In this installment of the “Learn a New Skill in 2014” series, I’ll share some of the conflict resolutions skills that can help you both in the workplace and at home. Before getting to the solutions, however, we first need to understand some of the common reasons for conflict.

Common Roots of Conflict

Have you ever watched a movie and gotten the feeling of déjà vu—that the plot line was just a bit too familiar? Most movies are elaborations of just a few basic plots—love, loss, revenge, etc. In many ways, office conflicts are similar. The manifestations of the issues may be unique to a situation, but there are several common roots of conflict in the workplace. I’ve identified four common causes of conflict I see most often in the workplace:

  • Unclear or unmet expectations (e.g. lack of understanding around job or project roles)
  • Disparate personalities or work habits (e.g. quick decisions vs. researching options)
  • Competition for resources (e.g. lack of budget can cause cutbacks in certain areas)
  • Differences in status (e.g. unequal or perception of unequal treatment due to titles)
  • Personal concerns (e.g. going through a divorce, didn’t get enough sleep)

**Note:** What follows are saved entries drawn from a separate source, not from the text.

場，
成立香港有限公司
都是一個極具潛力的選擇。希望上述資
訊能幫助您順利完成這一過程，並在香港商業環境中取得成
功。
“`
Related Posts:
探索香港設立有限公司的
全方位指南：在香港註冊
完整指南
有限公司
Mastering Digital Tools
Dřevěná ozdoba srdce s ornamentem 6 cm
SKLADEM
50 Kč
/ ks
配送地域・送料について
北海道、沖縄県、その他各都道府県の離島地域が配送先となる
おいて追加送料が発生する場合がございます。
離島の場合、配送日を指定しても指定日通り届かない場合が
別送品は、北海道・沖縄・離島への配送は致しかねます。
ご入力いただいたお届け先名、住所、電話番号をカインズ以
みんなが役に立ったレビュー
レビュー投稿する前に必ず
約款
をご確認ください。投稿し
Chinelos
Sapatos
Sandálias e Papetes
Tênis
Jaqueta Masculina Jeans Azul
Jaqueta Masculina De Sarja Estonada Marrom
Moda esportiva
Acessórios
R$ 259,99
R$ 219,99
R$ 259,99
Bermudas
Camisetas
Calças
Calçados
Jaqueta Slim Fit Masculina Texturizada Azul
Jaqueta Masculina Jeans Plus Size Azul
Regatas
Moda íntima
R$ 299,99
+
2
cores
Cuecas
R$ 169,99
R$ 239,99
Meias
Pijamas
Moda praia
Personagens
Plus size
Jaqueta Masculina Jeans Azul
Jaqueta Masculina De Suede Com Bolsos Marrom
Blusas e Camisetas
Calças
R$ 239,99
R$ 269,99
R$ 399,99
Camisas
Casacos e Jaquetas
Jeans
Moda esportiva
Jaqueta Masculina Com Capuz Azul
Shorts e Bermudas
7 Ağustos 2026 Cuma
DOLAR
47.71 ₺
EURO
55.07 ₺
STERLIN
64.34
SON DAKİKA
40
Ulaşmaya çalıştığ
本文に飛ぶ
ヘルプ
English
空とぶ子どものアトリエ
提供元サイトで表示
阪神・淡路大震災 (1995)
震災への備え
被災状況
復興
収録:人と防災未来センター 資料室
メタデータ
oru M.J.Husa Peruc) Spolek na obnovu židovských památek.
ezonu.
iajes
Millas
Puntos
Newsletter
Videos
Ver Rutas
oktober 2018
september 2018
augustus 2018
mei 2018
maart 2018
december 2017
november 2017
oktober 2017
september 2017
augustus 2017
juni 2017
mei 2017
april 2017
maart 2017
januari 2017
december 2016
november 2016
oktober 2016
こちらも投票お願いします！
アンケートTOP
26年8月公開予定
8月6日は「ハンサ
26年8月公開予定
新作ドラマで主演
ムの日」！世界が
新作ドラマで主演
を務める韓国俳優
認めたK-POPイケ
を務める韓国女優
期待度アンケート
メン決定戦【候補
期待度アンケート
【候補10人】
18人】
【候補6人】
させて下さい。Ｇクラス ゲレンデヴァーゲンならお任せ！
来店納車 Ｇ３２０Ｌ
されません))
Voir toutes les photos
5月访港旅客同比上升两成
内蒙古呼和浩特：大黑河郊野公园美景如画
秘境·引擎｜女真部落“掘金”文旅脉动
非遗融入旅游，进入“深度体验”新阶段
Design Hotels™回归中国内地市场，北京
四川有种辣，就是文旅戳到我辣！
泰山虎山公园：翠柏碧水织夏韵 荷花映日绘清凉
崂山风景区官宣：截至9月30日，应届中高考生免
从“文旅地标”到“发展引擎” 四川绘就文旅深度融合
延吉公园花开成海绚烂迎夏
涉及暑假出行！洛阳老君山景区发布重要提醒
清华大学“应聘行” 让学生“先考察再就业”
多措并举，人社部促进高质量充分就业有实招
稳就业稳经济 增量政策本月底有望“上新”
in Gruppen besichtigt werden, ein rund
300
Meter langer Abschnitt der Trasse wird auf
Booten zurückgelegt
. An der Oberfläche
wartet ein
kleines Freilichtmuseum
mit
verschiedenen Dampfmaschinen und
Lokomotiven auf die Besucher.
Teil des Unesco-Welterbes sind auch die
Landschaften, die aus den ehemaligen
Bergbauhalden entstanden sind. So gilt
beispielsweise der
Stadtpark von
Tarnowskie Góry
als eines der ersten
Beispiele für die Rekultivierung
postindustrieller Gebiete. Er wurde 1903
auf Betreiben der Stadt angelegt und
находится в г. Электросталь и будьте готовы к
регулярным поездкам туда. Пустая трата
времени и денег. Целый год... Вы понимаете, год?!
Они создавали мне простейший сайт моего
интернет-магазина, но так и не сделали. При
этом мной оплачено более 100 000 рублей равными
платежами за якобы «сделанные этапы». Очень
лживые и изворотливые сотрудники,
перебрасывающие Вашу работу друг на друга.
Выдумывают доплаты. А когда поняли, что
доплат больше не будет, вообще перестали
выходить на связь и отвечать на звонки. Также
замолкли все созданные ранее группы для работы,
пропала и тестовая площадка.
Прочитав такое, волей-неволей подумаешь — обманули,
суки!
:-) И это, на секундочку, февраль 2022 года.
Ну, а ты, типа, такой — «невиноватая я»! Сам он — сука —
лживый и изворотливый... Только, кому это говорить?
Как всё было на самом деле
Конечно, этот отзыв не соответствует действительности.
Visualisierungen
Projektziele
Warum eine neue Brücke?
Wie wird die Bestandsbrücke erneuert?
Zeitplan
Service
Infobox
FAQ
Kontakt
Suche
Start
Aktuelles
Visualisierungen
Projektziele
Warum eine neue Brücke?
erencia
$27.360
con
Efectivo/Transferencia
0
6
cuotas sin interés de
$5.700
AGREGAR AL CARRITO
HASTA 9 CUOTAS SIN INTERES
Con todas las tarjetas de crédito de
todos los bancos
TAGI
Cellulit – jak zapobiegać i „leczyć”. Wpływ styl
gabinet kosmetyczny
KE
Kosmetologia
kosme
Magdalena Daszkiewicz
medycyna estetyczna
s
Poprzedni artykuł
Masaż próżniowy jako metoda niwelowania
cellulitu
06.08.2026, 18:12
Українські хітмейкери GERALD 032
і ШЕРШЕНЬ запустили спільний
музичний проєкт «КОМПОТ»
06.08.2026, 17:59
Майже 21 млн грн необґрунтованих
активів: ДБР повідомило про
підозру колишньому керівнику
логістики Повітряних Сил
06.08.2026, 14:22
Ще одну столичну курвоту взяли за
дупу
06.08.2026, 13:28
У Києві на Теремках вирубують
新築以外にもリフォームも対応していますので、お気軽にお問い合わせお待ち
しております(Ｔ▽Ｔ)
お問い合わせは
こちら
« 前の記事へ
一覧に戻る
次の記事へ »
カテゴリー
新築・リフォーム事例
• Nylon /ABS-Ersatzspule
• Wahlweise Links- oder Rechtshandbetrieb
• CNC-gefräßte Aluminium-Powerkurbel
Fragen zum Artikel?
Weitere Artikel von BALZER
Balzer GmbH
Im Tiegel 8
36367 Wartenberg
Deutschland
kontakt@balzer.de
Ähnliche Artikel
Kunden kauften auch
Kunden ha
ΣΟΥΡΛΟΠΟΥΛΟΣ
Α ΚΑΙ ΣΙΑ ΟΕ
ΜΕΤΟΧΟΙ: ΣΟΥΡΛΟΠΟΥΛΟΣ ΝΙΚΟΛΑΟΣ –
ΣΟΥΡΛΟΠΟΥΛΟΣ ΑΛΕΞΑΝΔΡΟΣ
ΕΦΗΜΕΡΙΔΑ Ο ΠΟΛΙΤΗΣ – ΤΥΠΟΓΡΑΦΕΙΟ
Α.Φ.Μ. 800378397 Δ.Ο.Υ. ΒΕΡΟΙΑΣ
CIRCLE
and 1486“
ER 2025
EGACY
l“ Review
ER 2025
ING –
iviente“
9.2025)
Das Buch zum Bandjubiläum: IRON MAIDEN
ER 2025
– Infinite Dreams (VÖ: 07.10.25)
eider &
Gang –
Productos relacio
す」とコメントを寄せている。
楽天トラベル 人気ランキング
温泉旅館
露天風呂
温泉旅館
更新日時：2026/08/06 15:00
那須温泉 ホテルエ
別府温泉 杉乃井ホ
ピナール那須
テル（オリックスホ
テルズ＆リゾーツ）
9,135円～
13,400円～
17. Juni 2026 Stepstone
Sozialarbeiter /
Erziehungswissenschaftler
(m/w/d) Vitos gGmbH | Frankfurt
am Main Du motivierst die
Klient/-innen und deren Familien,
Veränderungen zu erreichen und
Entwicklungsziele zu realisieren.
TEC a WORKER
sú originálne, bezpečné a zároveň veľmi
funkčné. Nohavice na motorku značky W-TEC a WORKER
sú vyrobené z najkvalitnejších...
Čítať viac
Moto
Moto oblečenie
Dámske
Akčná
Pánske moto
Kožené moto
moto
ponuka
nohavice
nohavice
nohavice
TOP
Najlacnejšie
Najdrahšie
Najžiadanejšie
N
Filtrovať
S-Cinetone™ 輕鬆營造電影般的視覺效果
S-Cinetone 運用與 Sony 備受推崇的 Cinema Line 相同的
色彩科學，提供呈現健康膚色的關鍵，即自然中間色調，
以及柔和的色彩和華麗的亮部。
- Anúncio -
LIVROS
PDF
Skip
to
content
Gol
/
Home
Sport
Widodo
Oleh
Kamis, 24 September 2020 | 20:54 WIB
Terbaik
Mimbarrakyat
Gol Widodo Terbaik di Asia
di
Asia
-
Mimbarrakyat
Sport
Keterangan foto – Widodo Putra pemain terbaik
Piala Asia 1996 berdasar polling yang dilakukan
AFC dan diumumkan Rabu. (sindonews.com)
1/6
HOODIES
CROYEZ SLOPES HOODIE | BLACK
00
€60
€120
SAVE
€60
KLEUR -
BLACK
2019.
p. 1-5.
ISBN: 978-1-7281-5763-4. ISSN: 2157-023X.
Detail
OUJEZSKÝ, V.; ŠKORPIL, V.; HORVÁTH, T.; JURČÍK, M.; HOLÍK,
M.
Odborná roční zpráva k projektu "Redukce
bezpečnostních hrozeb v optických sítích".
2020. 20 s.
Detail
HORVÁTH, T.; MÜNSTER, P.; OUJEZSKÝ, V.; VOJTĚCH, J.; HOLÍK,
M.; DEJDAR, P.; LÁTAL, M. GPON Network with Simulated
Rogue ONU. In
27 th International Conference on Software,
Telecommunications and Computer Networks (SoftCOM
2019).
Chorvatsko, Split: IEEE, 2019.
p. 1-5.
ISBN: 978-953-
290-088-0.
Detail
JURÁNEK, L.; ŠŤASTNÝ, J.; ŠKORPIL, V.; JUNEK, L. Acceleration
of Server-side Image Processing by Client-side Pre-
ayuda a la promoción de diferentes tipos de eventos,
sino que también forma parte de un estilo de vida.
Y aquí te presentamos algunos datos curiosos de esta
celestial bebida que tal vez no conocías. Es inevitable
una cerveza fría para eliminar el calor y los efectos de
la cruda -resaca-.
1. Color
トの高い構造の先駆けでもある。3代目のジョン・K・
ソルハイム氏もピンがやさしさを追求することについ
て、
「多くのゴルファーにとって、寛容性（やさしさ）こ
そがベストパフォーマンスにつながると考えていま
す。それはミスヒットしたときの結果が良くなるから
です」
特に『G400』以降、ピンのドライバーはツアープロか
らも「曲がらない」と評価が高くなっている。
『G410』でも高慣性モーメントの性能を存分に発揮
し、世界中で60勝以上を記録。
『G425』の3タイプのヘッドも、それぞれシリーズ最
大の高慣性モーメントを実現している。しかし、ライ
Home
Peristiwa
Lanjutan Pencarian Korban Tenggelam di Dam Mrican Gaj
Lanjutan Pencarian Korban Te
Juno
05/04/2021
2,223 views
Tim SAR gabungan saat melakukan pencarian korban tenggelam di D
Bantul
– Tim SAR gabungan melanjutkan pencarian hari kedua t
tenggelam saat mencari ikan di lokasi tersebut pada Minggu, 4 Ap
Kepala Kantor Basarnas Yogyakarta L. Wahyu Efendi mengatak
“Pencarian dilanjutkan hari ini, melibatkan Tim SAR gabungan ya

Taking the time to examine the root of your frustration can help you determine the best course of action to resolve the conflict. To start, explore what triggered the conflict. Was it the topic of discussion or the way the other person was communicating with you? Does being at home make you less or more frustrated about the issue? When talking about the conflict with friends, do you focus on the problem or the person? Asking these questions can help narrow down the root of the conflict and what ultimately needs to be addressed.

Conflict Resolution Techniques

The two greatest enemies to conflict resolutions are ignoring the issue and resorting to some type of violence (yelling, sabotage, or even physical). Sticking your head in the sand or resorting to violence often results in more stress which can exacerbate the original issue until it can no longer be resolved easily. The first step for successful conflict resolution in the workplace is to create an open environment where discussion and mediation are encouraged. Employees will then be more likely to use appropriate conflict resolution techniques.

When having a dialogue about the conflict, use the following tips:

  • Use “I” statements and avoid placing blame on others. This is not a time for interpretations and assumptions. Statements like “You always…” will only put the individual on the defensive.
  • Ask the person to clarify the intent of their comment or action and whether they understood you. Explore what the other person would ideally like to be the result of the conflict.
  • State both what you do and do not want in the outcome. This ensures the other party understands your needs clearly.

If the person is upset no matter what techniques you use, it may be a personality issue. In this case, utilizing a third party as a mediator can have good results. If you took our advice on the first step, then your employees will be comfortable inviting a mediator in to address some of these more difficult issues.

Ultimately, successful conflict resolution in the workplace comes down to clear, professional communication based on a true understanding of the root of the problem. Who knows? Maybe you’ll find conflict may even turn out to be a good thing in the end.